"Noun," unfortunately, will not tell the uninitiated its definition just by sitting there being itself. If an intelligent English-speaking person entirely unfamiliar with grammatical terms saw "noun" free of context, one could readily forgive them for thinking it some kind of weird flat-faced asthmatic dog. This, fortunately, does not hold true of all terms - or even all grammatical ones! I mean, even punctuation, supposedly one of this language's bastions of mystification, comes in varieties best termed "two by four-to-the-cranium obvious."
Or at least - cue ominous thunderclap - it damn well should.* Yet people persist, curse their grandmother's eyes, in using quotation marks for emphasis. That's quotation marks, folks! What's their purpose? Oh geeze, I wonder! Could it POSSIBLY be RIGHT THERE IN THE NAME? Noooo! Neverrrr! That might actually make SENSE! Let's use them to "emphasize" things, because that "really" doesn't make it sound like we're being "sarcastic" or using "scare quotes" now, does it! I mean, it's not like "quote marks" exist to "denote" "quotations," i.e. things that other people said, or that you said at some other point in time and that the only reasons one would to this are to: a) give credit to the quote's originator and b) differentiate the quote from one's own current dialogue, namely what you are saying, right now, that you actually mean, right now.
I deliver the newspaper to a bowling alley. The bowling alley has all these hand-printed, mercifully legible signs hung up on and around the front door. Well, they're mercifully legible until you get to the horrific quotation mark abuse and give yourself a headache wondering why "alcoholic," or, for that matter, "outside," need scare quotes in "no "alcoholic" beverages "outside," please." Also mystifying is why they allow "no "smoking" within "fifteen feet" of the "building."" What does it mean? At what dark shenanigans do these misplaced marks so ominously hint? What untoward meanings of "fifteen feet" have yet to enter my apparently blessedly naive awareness?

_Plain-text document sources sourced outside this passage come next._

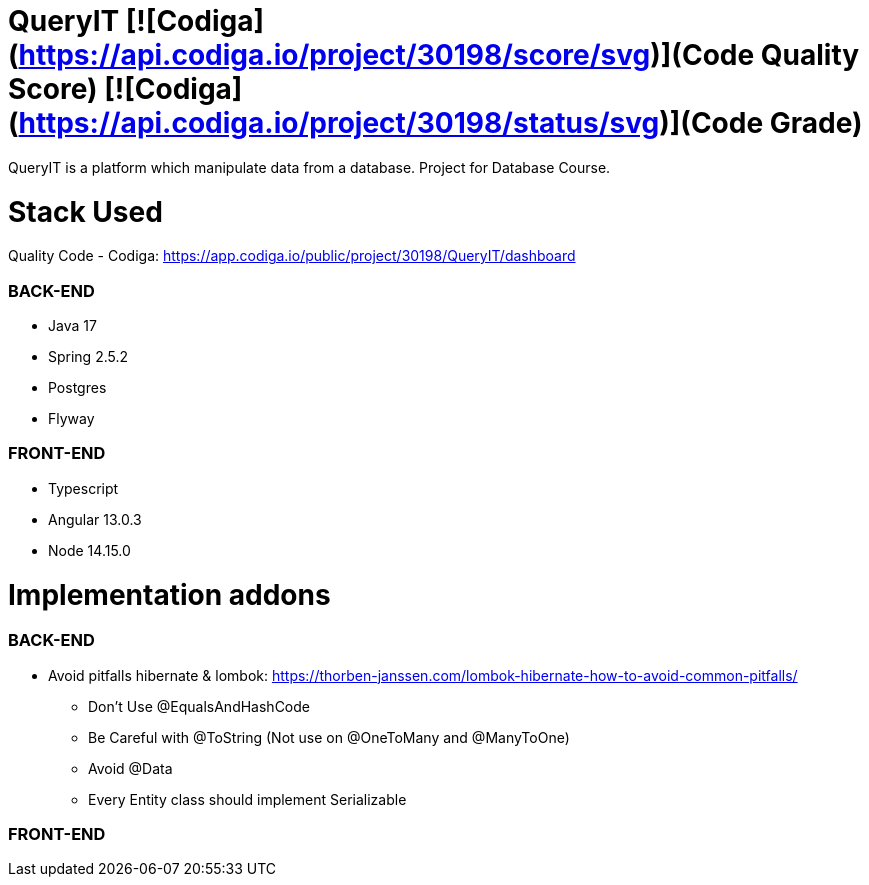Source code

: # QueryIT [![Codiga](https://api.codiga.io/project/30198/score/svg)](Code Quality Score) [![Codiga](https://api.codiga.io/project/30198/status/svg)](Code Grade)
QueryIT is a platform which manipulate data from a database. Project for Database Course.

# Stack Used

Quality Code - Codiga: https://app.codiga.io/public/project/30198/QueryIT/dashboard

### BACK-END
* Java 17
* Spring 2.5.2
* Postgres
* Flyway

### FRONT-END
* Typescript
* Angular 13.0.3
* Node 14.15.0


# Implementation addons

### BACK-END
* Avoid pitfalls hibernate & lombok: https://thorben-janssen.com/lombok-hibernate-how-to-avoid-common-pitfalls/
- Don’t Use @EqualsAndHashCode
- Be Careful with @ToString (Not use on @OneToMany and @ManyToOne)
- Avoid @Data
- Every Entity class should implement Serializable

### FRONT-END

For heaven's sake, people, please at the very least pay attention to the obvious. It may not hit you over the brainbox with a board, but grammar cops the world over will be glad to do so, just let us put on the gardening gloves so we don't get splinters owe you a drink or two or ten just for sparing our brain cells the vain hours poring over your hidden meanings.
*Yes. I mean "should." Wilful stupidity counts as a crime in my books.